[Cryptography] Disk encryption

Wed Mar 29 17:45:16 EDT 2023

> On Mar 27, 2023, at 10:23, Dave Horsfall <dave at horsfall.org> wrote:
> 
> I've never used disk encryption before, so I have some concerns.
> 
> My understanding is that each encrypted block depends upon the previous 
> block (if not the entire chain), so what happens should an intermediate 
> block become corrupted?
> 
> I ask because I am now using an SSD drive (which I don't really trust), 
> but I was brought up on spinning rust for decades (no encryption).

Here's my explanation, based on what the container disk did for PGP Disk, what PGP's FDE did, and also what FileVault 2 did/does. I did the crypto design for FV2 back in the day, along with Richard Murphy.

You have to do every block independently, for the reasons you intuit. The whole point of a "disk" (scare quotes because of SSDs) is that it's random-access, so you have to be able to seek to any block and do the encryption in situ, with no other context.

What you really want is a large-block, tweakable block cipher. (If I were to go back and do more raw cryptography, I'd take Threefish -- which the team of us did for the Skein hash function) and make it be at least 4K bits -- there's Threefish1024 -- because 4K bits is 512 bytes. As it turns out, 1K bits or 128 bytes is probably mostly good enough.)

A tweak is the generalization of an IV/nonce/etc. It makes the cryptographic output unique and does not weaken encryption even when under attacker control. In the disk encryption case, the obvious thing to put in the tweak is the Logical Block Number or File Extent Number of the underlying storage. Obviously in some cases -- like that you're using a cipher with shorter block size than your storage size the tweak has to include that, too. As I remember for FV2, there was 64 bits of position and a truncation of the volume's UUID as salt so that the same plaintext in the same position in two different volumes wouldn't have the same ciphertext.

I highly recommend reading this paper, <https://web.cs.ucdavis.edu/~rogaway/aez/rae.pdf>, because it's a fantastic paper. Hoang, Krovetz, and Rogaway built the AEZ construction precisely to make a true tweakable cipher out of an AES round function core, and the explanation of *why* they did what they did is one of the best papers about block cipher construction ever, even if AEZ itself didn't really pan out.

The things we tend to use are XEX/XTS (XTS is XEX with cipher text stealing to go to any length and if you're going to use it with things that are a multiple of 16, like a disk block, you're really XEX even though we'll all say XTS), or the latest EME. XTS is a tweakable construction, but not an all-or-nothing one. So a change of one bit will only affect that underlying cipher block. EME is fantastic, but it takes two encryptions (Encrypt-Mix-Encrypt as opposed to XOR-Encrypt-XOR) so you get all-at-onceness at the cost of speed. It's possible you saw a discussion of how you'd combine an underlying AES to make a true large-block and thought it was applied to the whole disk.

_ _ _

**Task details:**
Can you retype the passage of the disk encryption post from "Here's my explanation, based" up to and including "no other context."?

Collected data

_ _ _

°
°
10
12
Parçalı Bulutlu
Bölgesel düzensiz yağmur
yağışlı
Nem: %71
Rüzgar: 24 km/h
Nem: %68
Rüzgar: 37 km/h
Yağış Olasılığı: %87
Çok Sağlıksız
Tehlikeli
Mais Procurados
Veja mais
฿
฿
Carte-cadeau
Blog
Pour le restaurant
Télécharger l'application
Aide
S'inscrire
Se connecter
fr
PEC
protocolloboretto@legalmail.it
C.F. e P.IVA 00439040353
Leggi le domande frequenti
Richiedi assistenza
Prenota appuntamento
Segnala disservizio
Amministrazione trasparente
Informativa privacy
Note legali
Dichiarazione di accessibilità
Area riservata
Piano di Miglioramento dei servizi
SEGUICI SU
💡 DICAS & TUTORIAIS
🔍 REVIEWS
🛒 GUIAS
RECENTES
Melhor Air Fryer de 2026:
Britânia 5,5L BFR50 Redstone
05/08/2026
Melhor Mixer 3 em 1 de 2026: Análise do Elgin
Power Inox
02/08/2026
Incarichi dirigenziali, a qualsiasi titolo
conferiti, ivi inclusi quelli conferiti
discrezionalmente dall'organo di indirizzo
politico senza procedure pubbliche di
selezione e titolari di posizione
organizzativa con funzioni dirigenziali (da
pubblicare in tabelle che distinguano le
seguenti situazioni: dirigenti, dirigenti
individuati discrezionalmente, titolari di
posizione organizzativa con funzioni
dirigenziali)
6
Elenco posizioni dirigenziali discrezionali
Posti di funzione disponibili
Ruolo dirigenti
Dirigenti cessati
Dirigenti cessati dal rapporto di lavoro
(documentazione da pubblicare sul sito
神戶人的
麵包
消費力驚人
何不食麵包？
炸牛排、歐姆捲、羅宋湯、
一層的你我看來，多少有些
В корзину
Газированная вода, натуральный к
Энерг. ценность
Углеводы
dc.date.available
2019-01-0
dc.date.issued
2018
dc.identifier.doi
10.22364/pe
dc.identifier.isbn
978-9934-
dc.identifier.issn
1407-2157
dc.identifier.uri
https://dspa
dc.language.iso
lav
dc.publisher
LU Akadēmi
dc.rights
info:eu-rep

_ _ _

**Exercise answer:**
Here's my explanation, based on what the container disk did for PGP Disk, what PGP's FDE did, and also what FileVault 2 did/does. I did the crypto design for FV2 back in the day, along with Richard Murphy.

You have to do every block independently, for the reasons you intuit. The whole point of a "disk" (scare quotes because of SSDs) is that it's random-access, so you have to be able to seek to any block and do the encryption in situ, with no other context.